Collected data
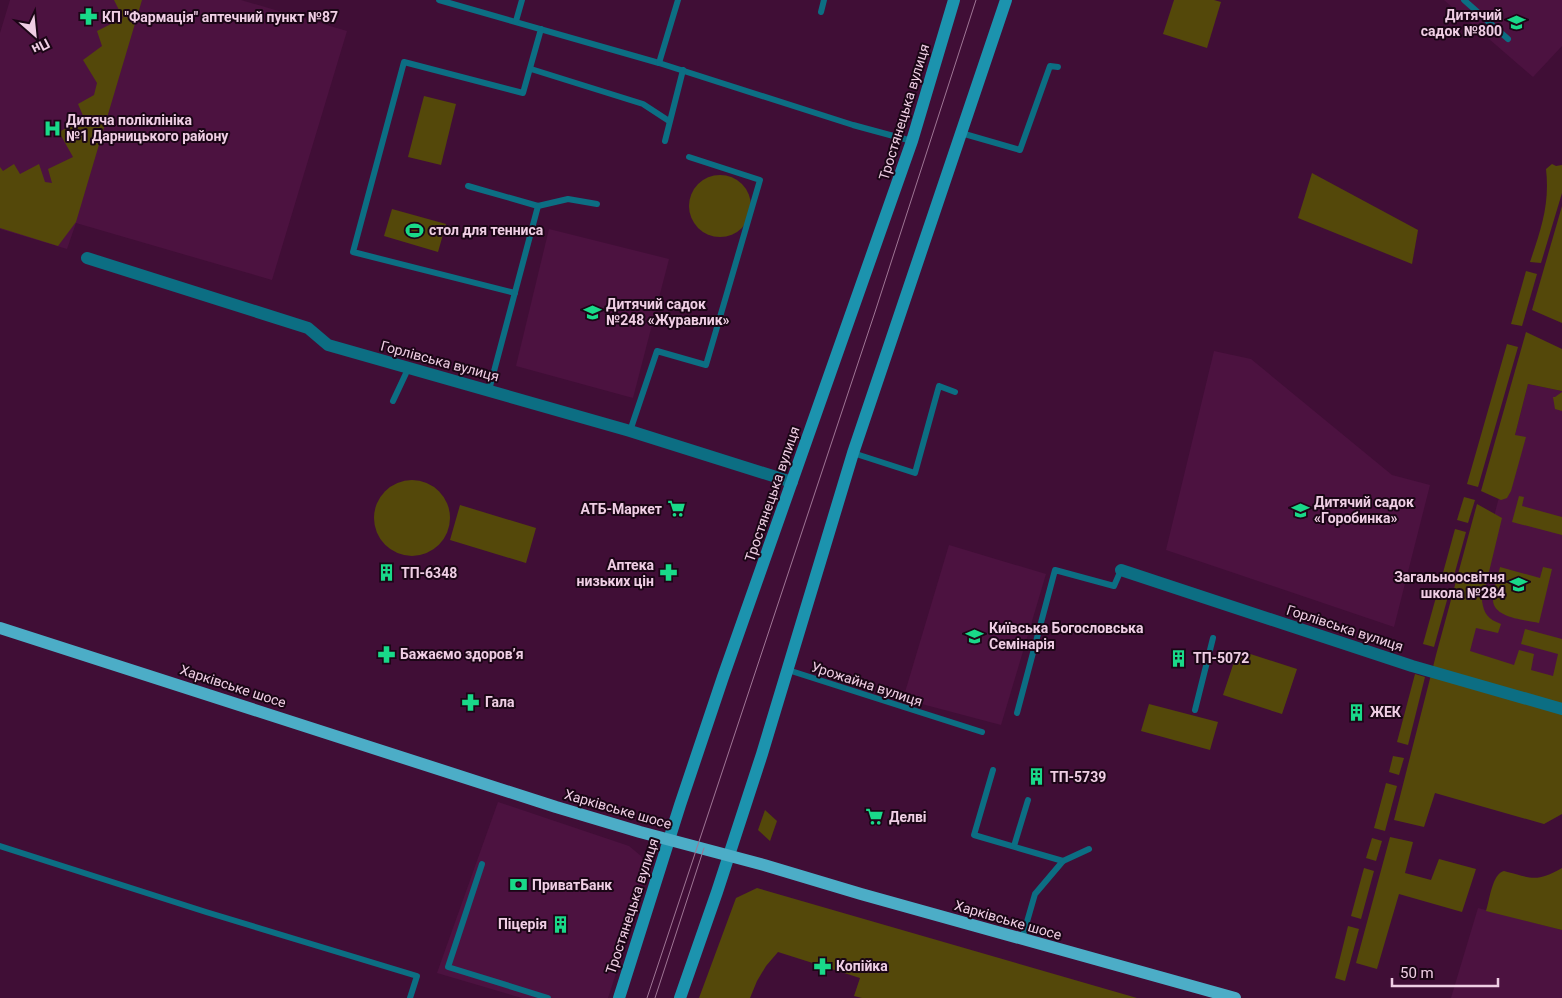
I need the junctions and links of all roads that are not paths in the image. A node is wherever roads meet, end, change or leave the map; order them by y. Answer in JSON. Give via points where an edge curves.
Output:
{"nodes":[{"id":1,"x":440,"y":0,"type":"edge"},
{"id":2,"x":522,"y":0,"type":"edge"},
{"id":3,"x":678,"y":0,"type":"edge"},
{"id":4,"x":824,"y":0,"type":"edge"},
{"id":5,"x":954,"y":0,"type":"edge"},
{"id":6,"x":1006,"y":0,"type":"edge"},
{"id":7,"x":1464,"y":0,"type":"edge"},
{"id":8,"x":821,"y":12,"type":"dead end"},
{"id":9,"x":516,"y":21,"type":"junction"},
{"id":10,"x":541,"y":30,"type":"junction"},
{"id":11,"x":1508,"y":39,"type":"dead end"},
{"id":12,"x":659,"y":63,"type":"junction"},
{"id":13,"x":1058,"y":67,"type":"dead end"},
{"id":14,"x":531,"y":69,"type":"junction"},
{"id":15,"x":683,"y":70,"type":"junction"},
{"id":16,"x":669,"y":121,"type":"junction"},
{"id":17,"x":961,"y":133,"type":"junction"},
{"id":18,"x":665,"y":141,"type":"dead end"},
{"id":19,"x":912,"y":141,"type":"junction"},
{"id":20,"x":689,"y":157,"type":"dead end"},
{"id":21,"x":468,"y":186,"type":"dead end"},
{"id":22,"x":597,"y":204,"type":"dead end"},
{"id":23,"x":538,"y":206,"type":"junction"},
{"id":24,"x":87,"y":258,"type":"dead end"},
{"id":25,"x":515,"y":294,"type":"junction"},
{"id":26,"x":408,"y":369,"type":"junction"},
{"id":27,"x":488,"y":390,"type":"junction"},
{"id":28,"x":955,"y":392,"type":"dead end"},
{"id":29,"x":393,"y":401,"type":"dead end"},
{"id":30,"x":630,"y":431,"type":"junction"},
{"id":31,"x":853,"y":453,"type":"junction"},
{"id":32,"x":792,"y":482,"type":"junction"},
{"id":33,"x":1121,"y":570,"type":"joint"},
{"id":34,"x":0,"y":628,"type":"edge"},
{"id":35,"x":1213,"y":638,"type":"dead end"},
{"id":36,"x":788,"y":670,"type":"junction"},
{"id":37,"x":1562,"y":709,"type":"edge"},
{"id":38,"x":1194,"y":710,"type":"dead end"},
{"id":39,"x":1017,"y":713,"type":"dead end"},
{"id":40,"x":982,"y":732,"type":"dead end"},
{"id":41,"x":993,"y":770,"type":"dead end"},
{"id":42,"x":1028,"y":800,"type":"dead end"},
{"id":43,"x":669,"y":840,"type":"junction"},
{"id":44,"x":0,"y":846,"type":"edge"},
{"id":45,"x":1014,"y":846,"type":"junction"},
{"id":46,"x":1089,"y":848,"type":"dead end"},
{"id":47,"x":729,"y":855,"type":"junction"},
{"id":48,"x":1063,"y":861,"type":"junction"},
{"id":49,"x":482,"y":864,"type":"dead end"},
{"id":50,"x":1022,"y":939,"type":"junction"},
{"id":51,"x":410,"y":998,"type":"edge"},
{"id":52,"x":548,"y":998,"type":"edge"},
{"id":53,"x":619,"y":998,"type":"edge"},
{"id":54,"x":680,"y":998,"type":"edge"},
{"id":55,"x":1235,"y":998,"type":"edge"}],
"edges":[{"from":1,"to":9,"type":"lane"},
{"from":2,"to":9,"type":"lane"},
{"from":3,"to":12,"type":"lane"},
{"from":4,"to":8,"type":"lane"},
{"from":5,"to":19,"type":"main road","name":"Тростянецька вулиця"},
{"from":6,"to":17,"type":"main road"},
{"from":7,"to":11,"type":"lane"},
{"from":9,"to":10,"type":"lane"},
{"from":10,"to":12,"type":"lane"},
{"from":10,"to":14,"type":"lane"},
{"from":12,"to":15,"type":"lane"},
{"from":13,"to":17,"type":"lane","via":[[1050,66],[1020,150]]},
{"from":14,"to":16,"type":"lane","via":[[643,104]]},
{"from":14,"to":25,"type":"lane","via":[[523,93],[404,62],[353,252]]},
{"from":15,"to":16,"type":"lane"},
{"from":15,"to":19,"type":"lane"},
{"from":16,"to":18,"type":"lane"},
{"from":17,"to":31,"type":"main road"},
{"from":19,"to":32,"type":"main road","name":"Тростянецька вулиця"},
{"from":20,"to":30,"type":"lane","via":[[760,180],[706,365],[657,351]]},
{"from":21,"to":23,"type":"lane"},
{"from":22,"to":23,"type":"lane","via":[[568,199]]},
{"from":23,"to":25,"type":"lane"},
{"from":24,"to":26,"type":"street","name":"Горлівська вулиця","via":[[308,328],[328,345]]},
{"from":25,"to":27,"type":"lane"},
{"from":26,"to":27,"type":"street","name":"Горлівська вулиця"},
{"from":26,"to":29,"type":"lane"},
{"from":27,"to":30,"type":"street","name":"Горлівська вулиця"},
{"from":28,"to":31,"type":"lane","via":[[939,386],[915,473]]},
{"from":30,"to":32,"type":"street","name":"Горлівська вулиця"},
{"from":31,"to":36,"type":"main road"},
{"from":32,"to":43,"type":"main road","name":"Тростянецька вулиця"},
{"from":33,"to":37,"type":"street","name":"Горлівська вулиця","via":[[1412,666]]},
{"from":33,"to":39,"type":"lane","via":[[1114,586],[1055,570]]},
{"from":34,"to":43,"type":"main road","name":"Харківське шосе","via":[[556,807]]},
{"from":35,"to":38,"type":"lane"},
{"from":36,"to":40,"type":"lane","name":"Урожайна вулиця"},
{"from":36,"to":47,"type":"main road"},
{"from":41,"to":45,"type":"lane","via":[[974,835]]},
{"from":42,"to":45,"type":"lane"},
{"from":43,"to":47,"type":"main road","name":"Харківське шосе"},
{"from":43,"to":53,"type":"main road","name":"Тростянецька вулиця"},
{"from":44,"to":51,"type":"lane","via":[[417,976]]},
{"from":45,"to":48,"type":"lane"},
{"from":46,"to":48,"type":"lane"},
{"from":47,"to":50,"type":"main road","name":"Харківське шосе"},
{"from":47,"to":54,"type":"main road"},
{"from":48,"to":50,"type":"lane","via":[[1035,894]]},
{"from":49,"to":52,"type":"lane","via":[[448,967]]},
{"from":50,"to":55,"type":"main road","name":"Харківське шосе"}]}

▶ [WHAT YOU NEED TO DO]:
Going through the entries, return every line holding the word "шосе".

▶ [YOUR SOLUTION]:
{"from":34,"to":43,"type":"main road","name":"Харківське шосе","via":[[556,807]]},
{"from":43,"to":47,"type":"main road","name":"Харківське шосе"},
{"from":47,"to":50,"type":"main road","name":"Харківське шосе"},
{"from":50,"to":55,"type":"main road","name":"Харківське шосе"}]}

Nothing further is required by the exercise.